* [Exercise instructions]
- A) In the basketball column below, list every NBA team it names. Ignore the data that follows the column.
- B) According to the basketball column below, what position does Derrick Rose play?
- C) Continue the basketball column about the 2012-2013 NBA season, starting after its final sentence.

* [Excerpt to read]
The University of Iowa University of Iowa

Upon Further Review: The Harder He Falls


Entering the 2012-2013 NBA season, many of the basketball pundits attempted to predict whether or not any Eastern Conference team could dethrone LeBron James and the World Champion Miami Heat. Some looked towards Boston, the gritty veterans that nearly defeated the Heat in the Eastern Conference Finals last May, if not for two historic performances from James to supplant the Celtics. Others felt that the Chicago Bulls, with the return of their herculean point guard, Derrick Rose, had the frontcourt size to pose problems for the versatile Heat. I firmly believed that the true challengers dwelled in the City of Brotherly Love.

* [Data]

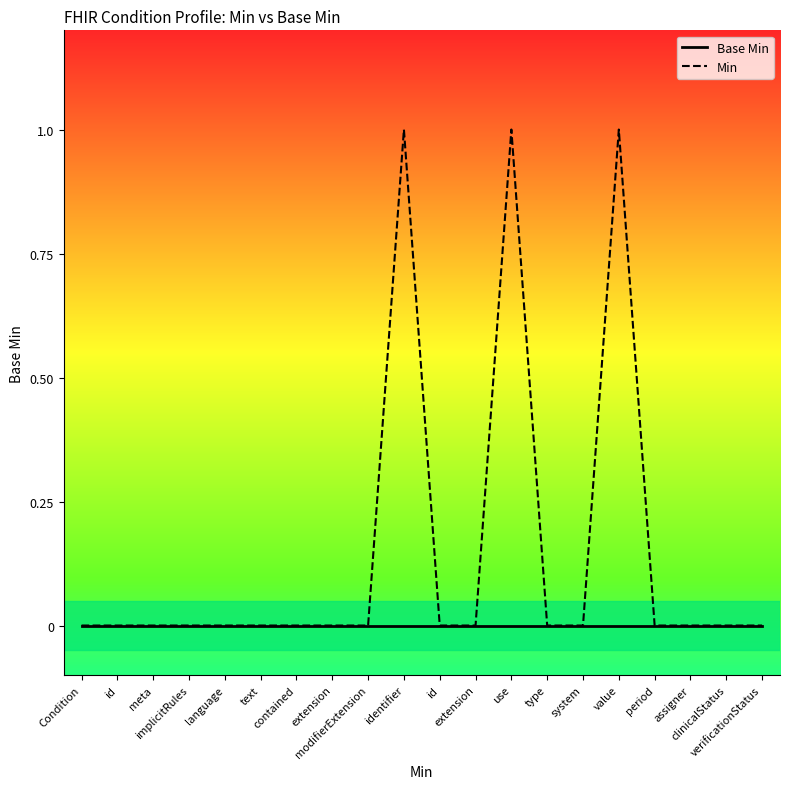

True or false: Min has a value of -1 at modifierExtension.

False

* [Answers to the exercise]
- A) Miami Heat, Boston Celtics, Chicago Bulls

- B) He is a point guard.

- C)
The Philadelphia 76ers entered this campaign fresh off of a physical seven game playoff series with the aforementioned Celtics. The youthful bunch from Philadelphia pushed the Celtics to a full seven games, behind the ingenious coaching from Doug Collins. A rejuvenated franchise rising from behind the shadow of Allen Iverson, the versatile, energetic Sixers possess some vital pieces necessary to counter the champion Heat: an energetic backcourt that trigger a fearsome transition game and versatile perimeter players that could both create their own shots and defend the entire court. What the Sixers lacked was a dominant low post presence. After failing with the injury prone Elton Brand, Philadelphia needed a young, healthy big man to add a dimension to the team that Miami has lacked since their formation three years ago. The man that fit the bill fell into their lap last summer: Andrew Bynum.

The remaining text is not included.